• [DOCUMENT]
__________

In this context, air pollutant emission inventories play a key role in supporting the best application of both categories of tools. They can help to understand where it is most relevant to position the measuring instruments, as well as supporting the assessment of emission scenarios and emission trends over time, in locating air pollutant sources and supporting the assessment of the achievement of regulatory objectives, guide air pollutant emission control and management, favour the development of new environmental strategies, as well as being one of the main input data for air quality and atmospheric dispersion models (Marinello et al. 2021, 2020; Azhari et al. 2021; Hua et al. 2019; Leclerc et al. 2019). As defined by the European Environment Agency (1998), “An atmospheric emission inventory can be defined as a collection of data presenting an emission of a pollutant (to air) and related parameters including: chemical identity (characterises the chemical properties of the pollutant); activity or technology (characterises the cause of the emission and relates it to -human economic- activity); location (describes both the location on the map and the height of the release -stack height-); time dependence (in general, emission inventories store emissions as annual totals). The temporal patterns are, in most cases, modelled in the air quality assessment”.

Since it is not possible to accurately measure the emissions of all the individual pollutants and for all the individual sources present in the territories, with the required time resolutions, the atmospheric emissions are estimated on the basis of measurements taken on selected or representative samples of the (main) sources and of the types of sources or estimated on the basis of representative parameters. This process takes place through two main types of approach: (i) bottom–up (microscale) which aggregates the emissions from individual sources, combining them with respect to the desired temporal and spatial resolution (Azhari et al. 2021; Marinello et al. 2020; Cheewaphongphan et al. 2019); (ii) top–down (macroscale) which disaggregates emission data from large areas to small areas (Righi et al. 2013; Nguyen and Wooster 2020).

__________

Records from a data collection

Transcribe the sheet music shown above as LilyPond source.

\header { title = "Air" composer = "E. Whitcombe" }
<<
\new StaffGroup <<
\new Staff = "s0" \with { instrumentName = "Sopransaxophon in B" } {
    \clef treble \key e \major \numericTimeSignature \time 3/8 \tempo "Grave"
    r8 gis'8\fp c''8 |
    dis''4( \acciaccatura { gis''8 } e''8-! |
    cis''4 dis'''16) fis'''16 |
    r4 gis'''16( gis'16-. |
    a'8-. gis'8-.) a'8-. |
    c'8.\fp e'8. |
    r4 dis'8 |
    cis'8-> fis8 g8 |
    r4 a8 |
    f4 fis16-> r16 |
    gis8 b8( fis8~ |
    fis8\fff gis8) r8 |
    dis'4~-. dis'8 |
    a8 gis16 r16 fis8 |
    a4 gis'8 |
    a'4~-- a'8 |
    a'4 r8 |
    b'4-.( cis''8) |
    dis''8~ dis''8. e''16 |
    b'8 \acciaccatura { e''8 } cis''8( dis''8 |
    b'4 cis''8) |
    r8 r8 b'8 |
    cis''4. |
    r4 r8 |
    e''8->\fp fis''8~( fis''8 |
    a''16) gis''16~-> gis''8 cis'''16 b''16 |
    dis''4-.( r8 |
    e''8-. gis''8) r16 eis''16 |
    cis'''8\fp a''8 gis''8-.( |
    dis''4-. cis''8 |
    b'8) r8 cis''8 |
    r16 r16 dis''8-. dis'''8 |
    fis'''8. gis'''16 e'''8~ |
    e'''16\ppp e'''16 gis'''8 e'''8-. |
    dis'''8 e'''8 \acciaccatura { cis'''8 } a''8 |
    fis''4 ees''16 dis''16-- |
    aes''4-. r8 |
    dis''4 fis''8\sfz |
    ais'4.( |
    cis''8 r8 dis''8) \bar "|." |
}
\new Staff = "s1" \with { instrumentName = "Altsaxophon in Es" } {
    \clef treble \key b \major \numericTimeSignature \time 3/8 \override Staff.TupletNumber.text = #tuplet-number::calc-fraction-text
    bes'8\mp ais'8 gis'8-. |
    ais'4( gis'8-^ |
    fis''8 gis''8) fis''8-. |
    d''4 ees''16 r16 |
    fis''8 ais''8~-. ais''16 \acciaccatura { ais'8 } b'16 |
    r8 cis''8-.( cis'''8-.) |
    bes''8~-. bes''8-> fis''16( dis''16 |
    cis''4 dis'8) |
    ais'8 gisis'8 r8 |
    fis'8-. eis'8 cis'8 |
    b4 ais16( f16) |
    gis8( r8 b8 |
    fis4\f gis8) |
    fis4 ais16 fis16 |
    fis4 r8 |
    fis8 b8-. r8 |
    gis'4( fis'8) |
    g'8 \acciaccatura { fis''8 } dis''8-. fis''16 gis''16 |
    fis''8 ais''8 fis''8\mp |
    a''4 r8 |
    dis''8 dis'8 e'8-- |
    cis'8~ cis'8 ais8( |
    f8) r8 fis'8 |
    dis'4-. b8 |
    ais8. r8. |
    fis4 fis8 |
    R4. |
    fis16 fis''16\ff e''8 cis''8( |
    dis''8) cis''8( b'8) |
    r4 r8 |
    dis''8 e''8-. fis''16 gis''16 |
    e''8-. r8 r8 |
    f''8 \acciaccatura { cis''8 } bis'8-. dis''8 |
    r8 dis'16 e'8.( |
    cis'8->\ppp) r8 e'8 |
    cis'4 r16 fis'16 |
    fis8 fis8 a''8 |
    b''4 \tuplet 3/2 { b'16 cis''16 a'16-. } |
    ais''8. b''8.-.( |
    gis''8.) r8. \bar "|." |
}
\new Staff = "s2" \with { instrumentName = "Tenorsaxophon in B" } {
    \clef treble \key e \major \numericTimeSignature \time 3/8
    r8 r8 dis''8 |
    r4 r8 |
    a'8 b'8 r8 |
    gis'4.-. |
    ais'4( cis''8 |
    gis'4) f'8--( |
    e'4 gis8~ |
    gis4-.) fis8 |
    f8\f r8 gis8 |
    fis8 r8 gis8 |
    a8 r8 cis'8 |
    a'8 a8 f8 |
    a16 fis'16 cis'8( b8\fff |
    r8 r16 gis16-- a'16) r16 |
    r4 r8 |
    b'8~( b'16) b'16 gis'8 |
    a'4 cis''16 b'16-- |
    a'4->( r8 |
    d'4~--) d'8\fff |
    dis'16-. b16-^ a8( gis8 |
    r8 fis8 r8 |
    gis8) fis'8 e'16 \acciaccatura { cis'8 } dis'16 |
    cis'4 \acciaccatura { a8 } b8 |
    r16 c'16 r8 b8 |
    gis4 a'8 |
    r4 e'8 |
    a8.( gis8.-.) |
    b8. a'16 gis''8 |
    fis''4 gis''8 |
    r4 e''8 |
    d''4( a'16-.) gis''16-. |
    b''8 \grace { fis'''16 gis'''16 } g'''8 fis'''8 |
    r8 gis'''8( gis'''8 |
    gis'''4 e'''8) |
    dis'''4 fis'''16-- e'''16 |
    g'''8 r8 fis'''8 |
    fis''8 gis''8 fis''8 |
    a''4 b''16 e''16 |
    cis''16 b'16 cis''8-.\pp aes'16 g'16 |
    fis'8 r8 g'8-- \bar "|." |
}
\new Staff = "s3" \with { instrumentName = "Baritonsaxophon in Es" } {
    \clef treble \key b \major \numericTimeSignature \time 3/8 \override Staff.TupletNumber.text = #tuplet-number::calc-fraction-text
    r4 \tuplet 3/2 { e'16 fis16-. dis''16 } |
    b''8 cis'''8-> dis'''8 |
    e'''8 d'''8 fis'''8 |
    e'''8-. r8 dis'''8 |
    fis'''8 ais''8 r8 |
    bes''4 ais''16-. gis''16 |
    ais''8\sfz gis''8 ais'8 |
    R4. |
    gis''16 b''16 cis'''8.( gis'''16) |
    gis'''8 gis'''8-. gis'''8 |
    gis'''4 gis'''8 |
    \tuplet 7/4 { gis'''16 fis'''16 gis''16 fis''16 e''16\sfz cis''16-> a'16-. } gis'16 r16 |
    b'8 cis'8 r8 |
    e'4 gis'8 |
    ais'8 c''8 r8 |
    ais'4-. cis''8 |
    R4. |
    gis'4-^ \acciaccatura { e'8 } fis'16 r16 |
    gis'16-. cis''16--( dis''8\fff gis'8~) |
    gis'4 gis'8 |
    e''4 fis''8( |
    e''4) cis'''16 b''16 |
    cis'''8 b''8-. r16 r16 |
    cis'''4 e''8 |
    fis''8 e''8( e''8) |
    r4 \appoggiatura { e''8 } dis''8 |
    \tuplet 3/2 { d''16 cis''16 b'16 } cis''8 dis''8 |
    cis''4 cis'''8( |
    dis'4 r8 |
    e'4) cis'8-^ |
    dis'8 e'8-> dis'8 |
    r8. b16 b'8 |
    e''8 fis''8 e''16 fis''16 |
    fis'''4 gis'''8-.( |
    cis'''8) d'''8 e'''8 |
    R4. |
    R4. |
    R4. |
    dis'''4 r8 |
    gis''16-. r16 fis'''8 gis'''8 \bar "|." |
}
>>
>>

__________

• [EXERCISE INSTRUCTIONS] In the text on emission inventories, which approach breaks down emission data from large areas into small areas?

• [FINAL RESULT] The top–down (macroscale) approach.